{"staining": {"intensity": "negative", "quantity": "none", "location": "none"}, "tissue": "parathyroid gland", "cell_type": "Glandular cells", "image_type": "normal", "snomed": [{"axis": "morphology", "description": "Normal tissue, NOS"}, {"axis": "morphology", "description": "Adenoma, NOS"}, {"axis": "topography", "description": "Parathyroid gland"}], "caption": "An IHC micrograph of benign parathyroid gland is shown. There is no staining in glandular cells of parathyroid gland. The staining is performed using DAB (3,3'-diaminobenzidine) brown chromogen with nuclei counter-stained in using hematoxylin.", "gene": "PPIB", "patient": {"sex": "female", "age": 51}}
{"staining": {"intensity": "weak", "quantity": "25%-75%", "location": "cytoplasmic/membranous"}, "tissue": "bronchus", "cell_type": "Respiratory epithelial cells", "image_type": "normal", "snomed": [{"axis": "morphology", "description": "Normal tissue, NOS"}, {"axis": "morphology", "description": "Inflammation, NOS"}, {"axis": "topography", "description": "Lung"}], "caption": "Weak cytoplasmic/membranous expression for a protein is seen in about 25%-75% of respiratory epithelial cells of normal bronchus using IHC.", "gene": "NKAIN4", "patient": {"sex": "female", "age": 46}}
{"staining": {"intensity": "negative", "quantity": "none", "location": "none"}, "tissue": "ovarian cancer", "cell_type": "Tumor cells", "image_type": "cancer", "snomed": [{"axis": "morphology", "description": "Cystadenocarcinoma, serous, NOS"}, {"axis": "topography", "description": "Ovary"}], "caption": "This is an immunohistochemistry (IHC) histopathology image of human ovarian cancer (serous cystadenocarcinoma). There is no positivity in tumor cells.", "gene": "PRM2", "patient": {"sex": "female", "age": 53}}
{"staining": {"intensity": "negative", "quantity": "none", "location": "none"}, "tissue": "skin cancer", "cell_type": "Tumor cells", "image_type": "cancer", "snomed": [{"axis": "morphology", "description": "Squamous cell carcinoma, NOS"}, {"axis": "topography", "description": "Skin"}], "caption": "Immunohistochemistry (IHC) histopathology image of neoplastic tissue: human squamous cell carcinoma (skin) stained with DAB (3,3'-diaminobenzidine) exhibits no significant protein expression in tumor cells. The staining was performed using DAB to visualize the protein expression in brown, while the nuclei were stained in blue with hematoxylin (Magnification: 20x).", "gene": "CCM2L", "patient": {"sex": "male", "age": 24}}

——

▶ [BRIEF]
The material above is to be transcribed in full, exactly as it stands.

▶ [FINISHED TASK]
{"staining": {"intensity": "negative", "quantity": "none", "location": "none"}, "tissue": "parathyroid gland", "cell_type": "Glandular cells", "image_type": "normal", "snomed": [{"axis": "morphology", "description": "Normal tissue, NOS"}, {"axis": "morphology", "description": "Adenoma, NOS"}, {"axis": "topography", "description": "Parathyroid gland"}], "caption": "An IHC micrograph of benign parathyroid gland is shown. There is no staining in glandular cells of parathyroid gland. The staining is performed using DAB (3,3'-diaminobenzidine) brown chromogen with nuclei counter-stained in using hematoxylin.", "gene": "PPIB", "patient": {"sex": "female", "age": 51}}
{"staining": {"intensity": "weak", "quantity": "25%-75%", "location": "cytoplasmic/membranous"}, "tissue": "bronchus", "cell_type": "Respiratory epithelial cells", "image_type": "normal", "snomed": [{"axis": "morphology", "description": "Normal tissue, NOS"}, {"axis": "morphology", "description": "Inflammation, NOS"}, {"axis": "topography", "description": "Lung"}], "caption": "Weak cytoplasmic/membranous expression for a protein is seen in about 25%-75% of respiratory epithelial cells of normal bronchus using IHC.", "gene": "NKAIN4", "patient": {"sex": "female", "age": 46}}
{"staining": {"intensity": "negative", "quantity": "none", "location": "none"}, "tissue": "ovarian cancer", "cell_type": "Tumor cells", "image_type": "cancer", "snomed": [{"axis": "morphology", "description": "Cystadenocarcinoma, serous, NOS"}, {"axis": "topography", "description": "Ovary"}], "caption": "This is an immunohistochemistry (IHC) histopathology image of human ovarian cancer (serous cystadenocarcinoma). There is no positivity in tumor cells.", "gene": "PRM2", "patient": {"sex": "female", "age": 53}}
{"staining": {"intensity": "negative", "quantity": "none", "location": "none"}, "tissue": "skin cancer", "cell_type": "Tumor cells", "image_type": "cancer", "snomed": [{"axis": "morphology", "description": "Squamous cell carcinoma, NOS"}, {"axis": "topography", "description": "Skin"}], "caption": "Immunohistochemistry (IHC) histopathology image of neoplastic tissue: human squamous cell carcinoma (skin) stained with DAB (3,3'-diaminobenzidine) exhibits no significant protein expression in tumor cells. The staining was performed using DAB to visualize the protein expression in brown, while the nuclei were stained in blue with hematoxylin (Magnification: 20x).", "gene": "CCM2L", "patient": {"sex": "male", "age": 24}}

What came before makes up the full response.